La vicenda di questa giovane senza colpe ha suscitato grande indignazione eppure ha lasciato tanti indifferenti.
E la maggior parte di chi è intervenuto lo ha fatto per sottolineare quanto intollerabile sia che in Italia e in Europa accadano queste cose. Nulla di più.
Ciò che più ripugna è il silenzio di alcune voci che solitamente si levano alte per denunciare e condannare atti di femminicidio di donne italiane.
La condanna delle violenze contro giovani e meno giovani, mogli, fidanzate, figlie, non può essere ‘intermittente’.
Non possono esserci vittime di serie A e di serie B.
Centinaia di donne muoiono ogni anno uccise perché hanno detto semplicemente dei ‘no’.
In un mondo ideale, sarebbe auspicabile che gli uomini che quei ‘no’ li accettano, e vanno avanti lasciando in pace le loro ex compagne, fossero ancora più arrabbiati di noi donne.
Che nessun uomo accettasse che le proprie figlie, sorelle e mamme siano trattate in quel modo.
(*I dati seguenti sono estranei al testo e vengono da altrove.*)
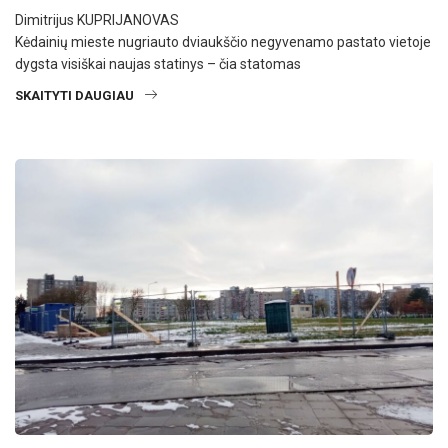
Dimitrijus KUPRIJANOVAS
Kėdainių mieste nugriauto dviaukščio negyvenamo pastato vietoje
dygsta visiškai naujas statinys – čia statomas
SKAITYTI DAUGIAU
Non si tratta di noi contro gli uomini, si tratta della nostra società, della nostra vita, della nostra libertà. Soprattutto al sud dove ancora resistono sacche di pensiero retrogrado, dove la donna non ha ancora pieni diritti.
Per questo sento il bisogno, a fronte di un fenomeno che sta sotto il pelo dell’acqua e che non riguarda solo la cultura islamica, perché generalizzare crea stereotipi pericolosi, di lanciare un appello a denunciare al primo cenno di violenza.
Su quanto successo a Saman sono emersi elementi terribili che accomunano i drammi di altre donne che nel nostro paese cercano di essere indipendenti e autonome.
A Saman è stata negata quella libertà che aveva appena assaporato uccidendola, come accade a tante donne che provano a sottrarsi a matrimoni e legami tossici.
L’unico modo per evitare una fine tragica a queste vittime predestinate è che le comunità intorno a loro non restino indifferenti, che denuncino questi casi prima che sia troppo tardi.
Denunciare e sostenere le tante donne che vogliono essere nient’altro che ‘persone libere’ è il solo modo per salvarle.